Spätfrost-Nächte im Frühjahr und Hitzesommer, in Dauerregen ertrinkende Wurzeln oder Schädlingsplagen: Der Erfolg bei der Ernte ist immer vom Wetter, und damit vom Glück, abhängig. Das gilt auch für eine gelungene Motorradtour.
Zahllose Apfelgärten mit ihren in Reih und Glied an Drahtspalieren gezogenen Bäumen dominieren das Plateau, das auf der Ostseite steil ins Tal der Brienz abfällt, im Westen hingegen sanft ins Eisacktal ausläuft. Während Südtirol im Frühling mit mehreren Milliarden weißer Blüten dekoriert ist, leuchten im Herbst die prallen Früchte durch das Laub: Knallrote Red Delicious, gelbe Yello oder grüne Granny Smith.

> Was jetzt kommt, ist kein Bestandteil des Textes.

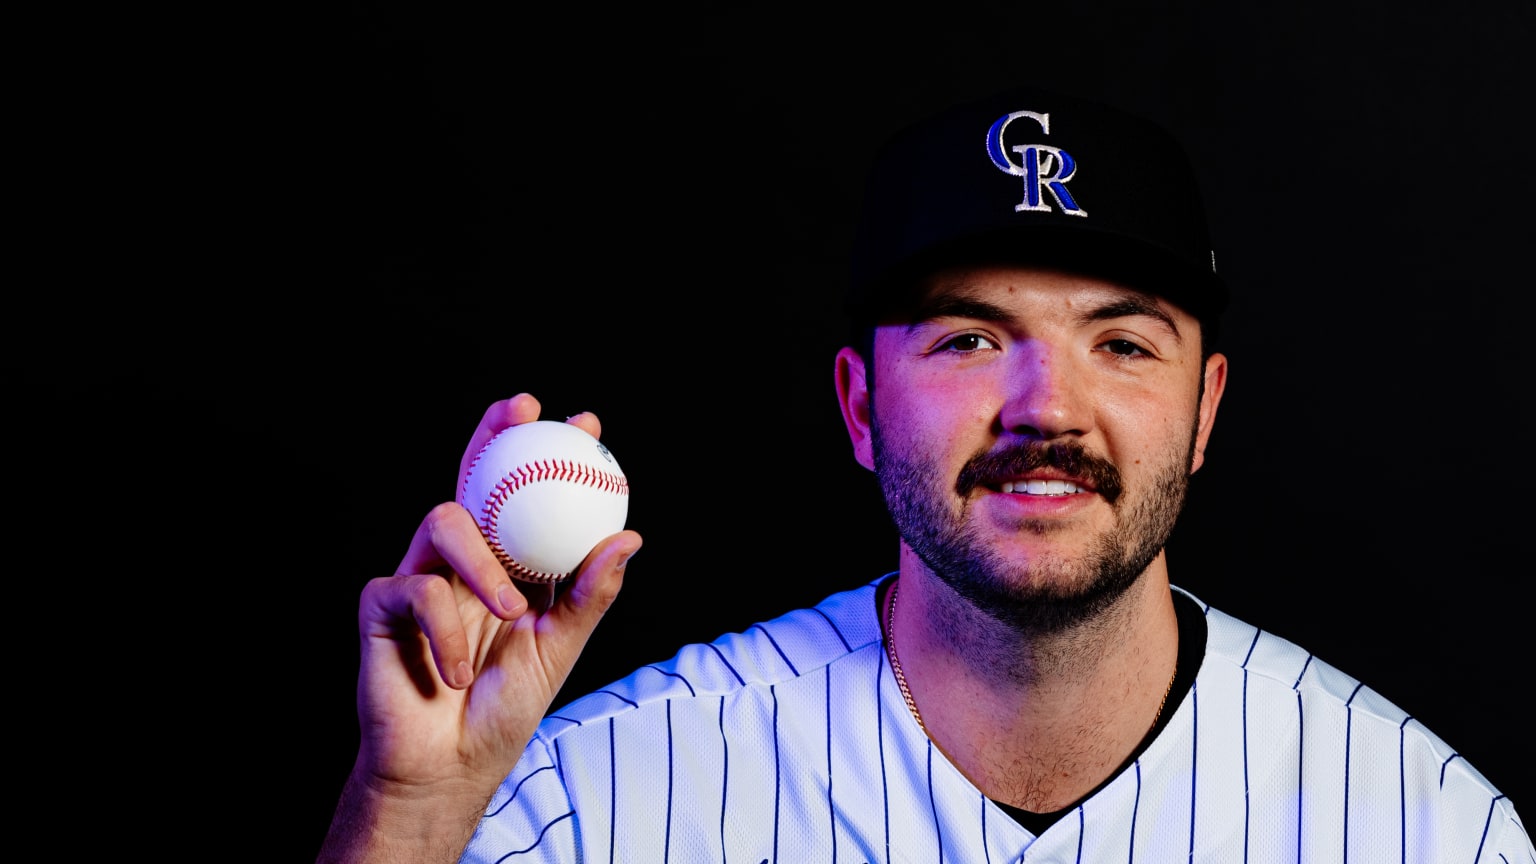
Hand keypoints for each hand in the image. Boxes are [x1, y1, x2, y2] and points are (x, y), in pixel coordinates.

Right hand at [318, 394, 641, 862]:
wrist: (448, 767)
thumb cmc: (503, 709)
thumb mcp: (559, 650)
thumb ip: (588, 595)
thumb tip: (629, 536)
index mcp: (510, 563)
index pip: (527, 494)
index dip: (548, 451)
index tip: (586, 423)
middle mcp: (464, 560)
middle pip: (473, 478)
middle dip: (494, 434)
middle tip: (524, 410)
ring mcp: (420, 576)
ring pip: (444, 521)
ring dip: (484, 564)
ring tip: (512, 612)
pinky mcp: (382, 606)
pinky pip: (414, 590)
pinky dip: (447, 630)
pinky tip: (459, 670)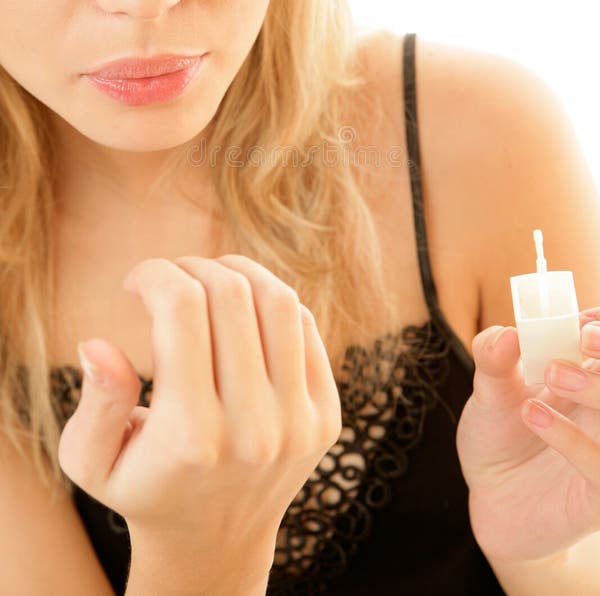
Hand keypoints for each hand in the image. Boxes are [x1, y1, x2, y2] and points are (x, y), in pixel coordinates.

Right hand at [58, 254, 342, 573]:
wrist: (214, 544)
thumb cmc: (145, 488)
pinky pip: (305, 328)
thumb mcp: (93, 462)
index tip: (134, 282)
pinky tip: (243, 312)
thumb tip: (98, 344)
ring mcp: (299, 422)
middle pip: (231, 295)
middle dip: (191, 266)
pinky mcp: (326, 417)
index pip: (181, 310)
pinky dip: (270, 302)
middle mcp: (253, 429)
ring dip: (238, 271)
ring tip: (209, 278)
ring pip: (278, 301)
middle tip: (170, 277)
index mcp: (190, 436)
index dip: (154, 274)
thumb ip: (94, 404)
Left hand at [456, 308, 599, 563]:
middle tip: (583, 339)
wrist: (491, 499)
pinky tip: (535, 416)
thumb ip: (493, 357)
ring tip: (550, 374)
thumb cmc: (500, 436)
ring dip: (598, 390)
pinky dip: (575, 440)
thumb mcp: (489, 391)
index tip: (586, 320)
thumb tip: (507, 333)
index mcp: (590, 377)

Schon im August werden die ersten Sorten von den Ästen geklaubt, die Früchte der Pink Lady dürfen hingegen bis in den November an der frischen Luft reifen.
Drei bis vier Meter hoch sind die Spaliere, sodass Gabelstapler, Erntebühnen und Pflückeimer als technische Hilfsmittel unverzichtbar sind. Rund sechs Milliarden Äpfel werden laut Südtiroler Apfelkonsortium pro Jahr geerntet. Jeder einzelne davon in anstrengender Handarbeit: Den Apfel leicht anheben und drehen – wenn er sich leicht vom Baum löst, ist er reif.

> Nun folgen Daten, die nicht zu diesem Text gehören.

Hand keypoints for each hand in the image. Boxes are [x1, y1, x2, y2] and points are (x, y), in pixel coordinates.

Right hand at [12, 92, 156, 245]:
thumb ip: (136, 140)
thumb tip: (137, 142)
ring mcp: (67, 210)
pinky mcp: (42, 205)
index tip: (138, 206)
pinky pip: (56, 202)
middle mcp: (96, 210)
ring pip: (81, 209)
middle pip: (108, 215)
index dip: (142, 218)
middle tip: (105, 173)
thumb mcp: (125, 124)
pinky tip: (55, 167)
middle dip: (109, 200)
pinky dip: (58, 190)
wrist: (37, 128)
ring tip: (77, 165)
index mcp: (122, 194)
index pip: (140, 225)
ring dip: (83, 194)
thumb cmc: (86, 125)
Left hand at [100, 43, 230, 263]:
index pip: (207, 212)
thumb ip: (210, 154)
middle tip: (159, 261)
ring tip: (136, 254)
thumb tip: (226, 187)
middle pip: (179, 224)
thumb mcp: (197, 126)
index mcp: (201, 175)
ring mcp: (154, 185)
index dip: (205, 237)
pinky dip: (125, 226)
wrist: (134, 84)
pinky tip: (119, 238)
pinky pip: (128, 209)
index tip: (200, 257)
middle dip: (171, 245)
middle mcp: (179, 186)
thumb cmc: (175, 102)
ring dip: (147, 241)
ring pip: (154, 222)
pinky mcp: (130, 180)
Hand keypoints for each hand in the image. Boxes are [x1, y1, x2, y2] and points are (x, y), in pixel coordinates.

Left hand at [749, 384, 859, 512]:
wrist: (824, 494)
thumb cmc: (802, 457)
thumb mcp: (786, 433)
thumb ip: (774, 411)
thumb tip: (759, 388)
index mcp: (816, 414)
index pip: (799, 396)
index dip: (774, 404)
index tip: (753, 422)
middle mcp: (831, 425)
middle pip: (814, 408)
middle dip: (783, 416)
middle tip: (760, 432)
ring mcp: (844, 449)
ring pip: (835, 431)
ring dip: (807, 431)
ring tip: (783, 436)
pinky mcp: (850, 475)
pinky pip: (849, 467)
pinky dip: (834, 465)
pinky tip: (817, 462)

Zufällig entdecke ich eine weitere kulinarische Spezialität Südtirols: Die Edelkastanie. Ich finde sie allerdings nicht auf dem Teller, sondern auf der Fahrbahn liegend – Murphy’s Law folgend natürlich erst hinter dem Kurvenscheitel, von den Reifen mehrspuriger Fahrzeuge zu Stückwerk zermahlen und genau auf die Fahrlinie von Motorrädern bugsiert.
Die „Keschtn“ werden in Gerichten wie Kastaniensuppen, Kastanienkuchen oder Kastaniennudeln verwendet. Im Herbst feiern die Südtiroler das Törggelen, ein traditionelles kulinarisches Fest. Zur „Brettljausn“ kommt Südtiroler Rohschinken zusammen mit Bauernbrot, Kaminwurzen und Käse als Vorspeise auf den Tisch. Dazu trinkt man jungen Wein („Nuier“) und ergänzt die Nahrungsaufnahme mit Schlutzkrapfen, Surfleisch oder Kastanien.
Noch ein paar weite Schwünge, und schon habe ich die Passhöhe erreicht. In der Gipfelregion auf 2211 Metern ist Mitte Oktober unübersehbar, dass die Motorradsaison in den Alpen ihrem baldigen Ende entgegensieht. Kurvenreich schwingt sich die Straße nun talwärts, mit dem Jaufenpass folgt jedoch sogleich der nächste fahrerische Höhepunkt.